The Ypsilanti incident occurred just a day after the US government sued Washtenaw County and several of its officials in the Eastern District Court of Michigan over local policies which refuse to honor ICE detainers and which bar federal agents from county property. The complaint alleges that these actions violate the Supremacy Clause of the US Constitution and otherwise interfere with the president’s authority to enforce federal immigration laws.

This lawsuit is a part of a pattern of legal prosecution of officials who resist ICE, which includes the arrest and conviction of Milwaukee County Circuit Court Judge Hannah Dugan, the arrest of Newark Mayor Ras J. Baraka, and the indictment of Congresswoman LaMonica McIver.

The invocation of the Supremacy Clause is done as an instrument of authoritarian centralization. Trump has previously declared that cities and states which do not cooperate with ICE are engaged in insurrection against the federal government. The government’s use of the Supremacy Clause is also facially hypocritical: the Biden administration did not invoke it when Republican governors Greg Abbott of Texas and Ron DeSantis of Florida routinely defied federal authority with Trump’s open encouragement.

ICE detainers are also not judicial warrants; they are administrative requests. Multiple federal courts have found they do not satisfy the Fourth Amendment’s requirements for detention. Washtenaw County’s refusal to honor them without a judicial warrant is not a novel act of defiance, but a constitutionally grounded position. It is the Trump administration that is pressing a legally-contested expansion of executive power.

The response of Democratic officials to the continued ICE operations in Michigan reveals a consistent pattern: protest at the margins, acceptance at the core. They do not challenge ICE’s existence or the legal framework of mass deportation. They function solely to channel working class anger behind the Democratic Party rather than independent action—a function they see as all the more important in the wake of the Minneapolis protests.

Washtenaw County’s non-cooperation policies illustrate this dynamic clearly.
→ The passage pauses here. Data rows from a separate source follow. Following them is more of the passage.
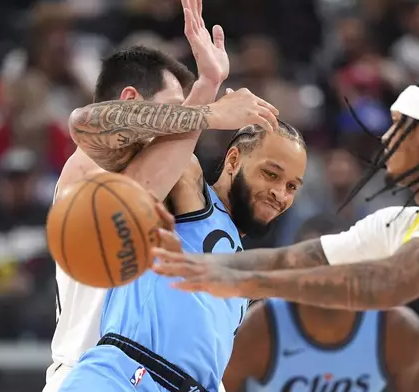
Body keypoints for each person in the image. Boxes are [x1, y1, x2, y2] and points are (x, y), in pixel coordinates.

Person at [152, 75, 419, 392]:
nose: (384, 135)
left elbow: (388, 283)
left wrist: (239, 281)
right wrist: (200, 266)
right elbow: (293, 258)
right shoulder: (402, 224)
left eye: (398, 123)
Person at [44, 1, 279, 391]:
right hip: (88, 373)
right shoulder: (87, 163)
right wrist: (210, 111)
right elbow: (128, 182)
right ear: (130, 101)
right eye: (173, 110)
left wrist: (208, 84)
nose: (180, 127)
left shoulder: (174, 189)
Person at [223, 214, 419, 392]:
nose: (324, 277)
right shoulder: (258, 329)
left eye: (334, 263)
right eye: (313, 265)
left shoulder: (397, 330)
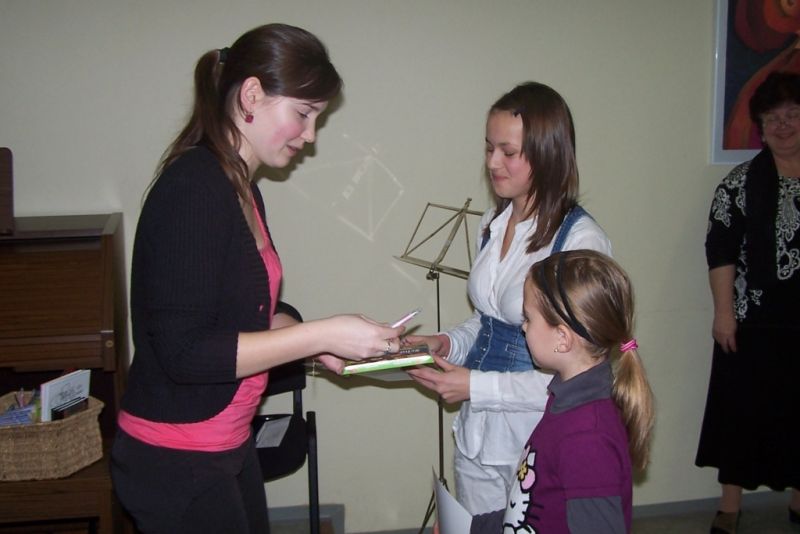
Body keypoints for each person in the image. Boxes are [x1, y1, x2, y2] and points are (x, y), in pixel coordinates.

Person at [110, 24, 404, 534]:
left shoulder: (241, 188)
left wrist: (314, 340)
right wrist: (321, 334)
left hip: (226, 438)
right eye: (304, 114)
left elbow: (246, 309)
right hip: (177, 454)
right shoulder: (193, 189)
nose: (310, 136)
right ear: (251, 95)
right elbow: (185, 353)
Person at [407, 81, 612, 514]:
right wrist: (445, 343)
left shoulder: (580, 243)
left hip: (536, 436)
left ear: (547, 154)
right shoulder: (492, 222)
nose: (492, 162)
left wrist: (475, 385)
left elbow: (581, 373)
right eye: (488, 148)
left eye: (508, 151)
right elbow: (489, 321)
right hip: (478, 434)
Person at [468, 250, 655, 534]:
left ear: (562, 338)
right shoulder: (565, 401)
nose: (523, 327)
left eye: (528, 318)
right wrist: (472, 527)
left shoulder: (587, 436)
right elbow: (533, 508)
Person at [695, 70, 800, 534]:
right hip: (750, 322)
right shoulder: (738, 184)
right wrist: (723, 314)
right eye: (773, 118)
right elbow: (719, 250)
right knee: (740, 417)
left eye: (793, 114)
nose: (783, 125)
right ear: (760, 125)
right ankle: (730, 508)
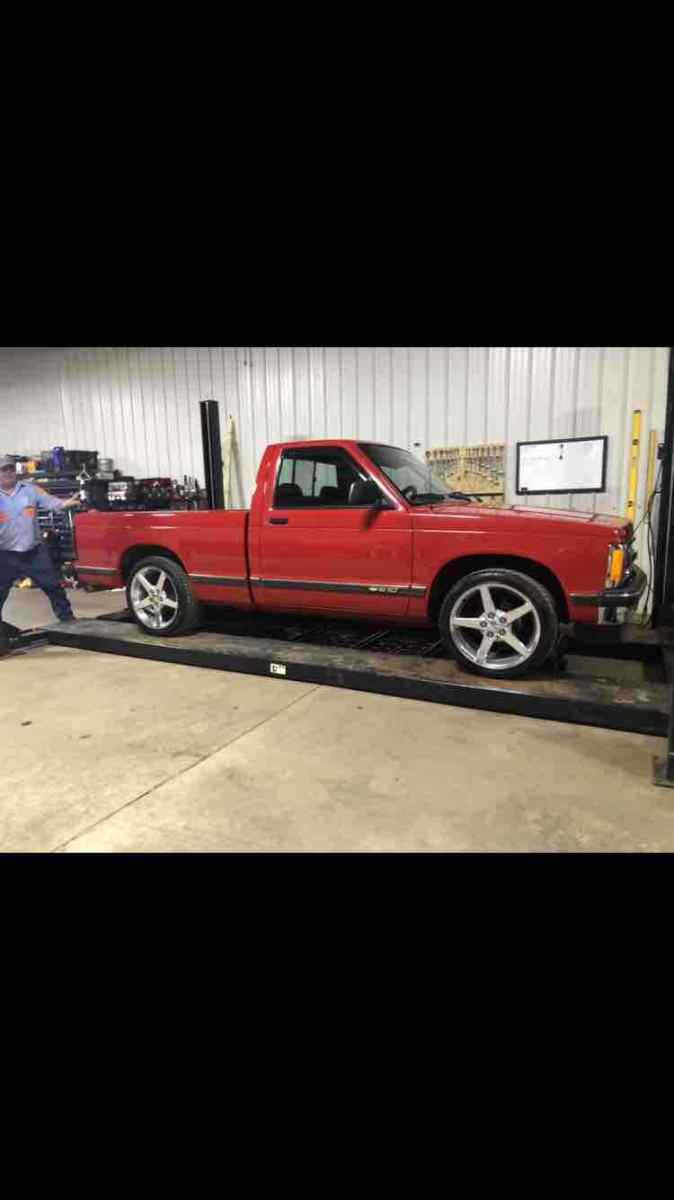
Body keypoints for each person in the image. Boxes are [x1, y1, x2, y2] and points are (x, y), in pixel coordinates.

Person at [0, 454, 81, 635]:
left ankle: (68, 620)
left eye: (10, 468)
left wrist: (66, 503)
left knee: (53, 586)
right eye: (3, 469)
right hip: (5, 554)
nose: (7, 473)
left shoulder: (31, 490)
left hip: (34, 552)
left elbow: (53, 503)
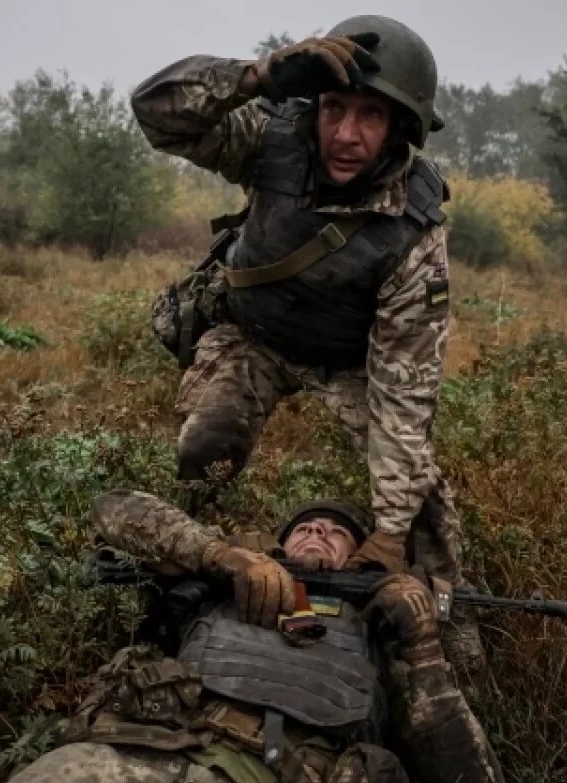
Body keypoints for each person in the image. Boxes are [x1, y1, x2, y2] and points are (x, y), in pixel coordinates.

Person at [131, 17, 464, 587]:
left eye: (371, 115)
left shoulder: (414, 234)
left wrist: (387, 535)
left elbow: (403, 392)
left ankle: (448, 636)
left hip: (347, 361)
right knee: (204, 450)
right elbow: (158, 116)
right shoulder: (272, 141)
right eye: (333, 108)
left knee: (424, 515)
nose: (345, 135)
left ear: (401, 127)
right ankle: (174, 581)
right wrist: (257, 76)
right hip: (254, 335)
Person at [0, 490, 505, 783]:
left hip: (273, 781)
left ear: (357, 559)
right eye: (306, 527)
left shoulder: (379, 627)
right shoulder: (227, 577)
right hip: (129, 752)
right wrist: (217, 555)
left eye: (336, 533)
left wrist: (422, 648)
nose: (318, 532)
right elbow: (111, 509)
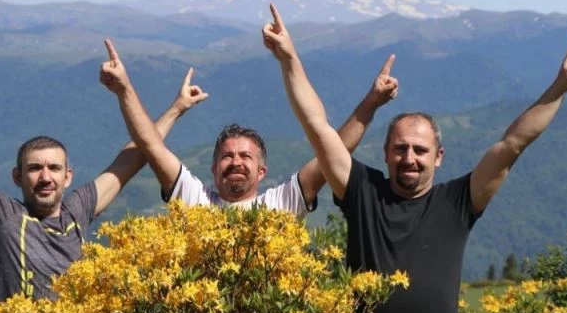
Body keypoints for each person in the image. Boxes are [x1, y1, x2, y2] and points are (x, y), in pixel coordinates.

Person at [263, 3, 567, 313]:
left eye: (420, 150)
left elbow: (513, 143)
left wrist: (561, 86)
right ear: (386, 153)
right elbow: (316, 125)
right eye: (400, 148)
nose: (410, 157)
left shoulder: (459, 202)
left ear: (439, 156)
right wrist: (289, 59)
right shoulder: (361, 192)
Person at [0, 58, 206, 301]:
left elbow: (133, 158)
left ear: (68, 176)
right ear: (17, 177)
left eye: (54, 168)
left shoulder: (79, 210)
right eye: (34, 169)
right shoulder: (1, 216)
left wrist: (174, 108)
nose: (45, 177)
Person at [99, 38, 398, 215]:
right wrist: (125, 89)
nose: (236, 162)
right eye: (227, 157)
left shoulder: (280, 205)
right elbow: (150, 145)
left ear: (262, 171)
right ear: (213, 169)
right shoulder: (195, 201)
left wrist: (370, 103)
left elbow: (333, 152)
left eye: (246, 157)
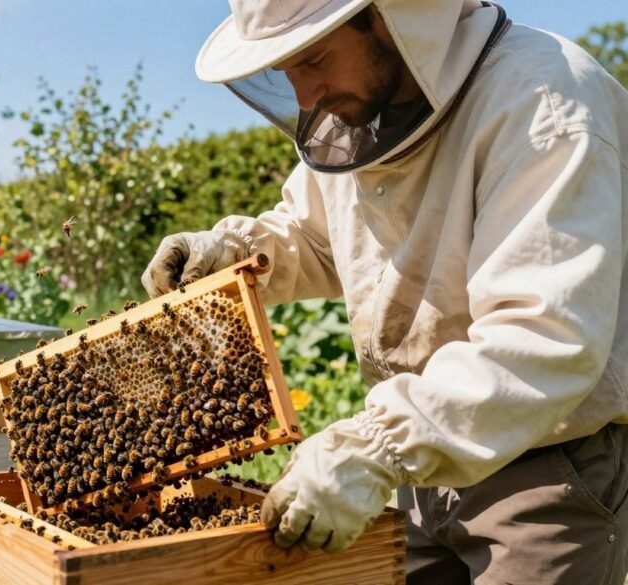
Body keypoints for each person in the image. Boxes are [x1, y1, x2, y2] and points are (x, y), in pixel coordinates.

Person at [142, 0, 628, 582]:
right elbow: (317, 236)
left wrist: (376, 447)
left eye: (314, 58)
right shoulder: (362, 112)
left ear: (391, 17)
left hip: (545, 471)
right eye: (286, 69)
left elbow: (541, 338)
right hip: (421, 469)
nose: (304, 95)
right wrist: (235, 255)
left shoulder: (543, 102)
ICE arrests have surged since Trump’s return to the White House, but these policies have not stopped a single ICE arrest. They did not stop guns being drawn near an Ann Arbor daycare, nor did they stop six vehicles blockading a Ypsilanti street, nor did they stop the federal government from intimidating Washtenaw County and its officials through a lawsuit. These methods are no substitute for the organized power of the working class.

What is required is not better lawsuits or stronger local ordinances, but the independent organization of the working class. Workers in every factory, hospital, and school in Washtenaw County and Michigan should build rank-and-file committees, independent of union bureaucracies that support the capitalist state, and independent of the Democratic Party, which manages ICE repression while posturing as its opponent.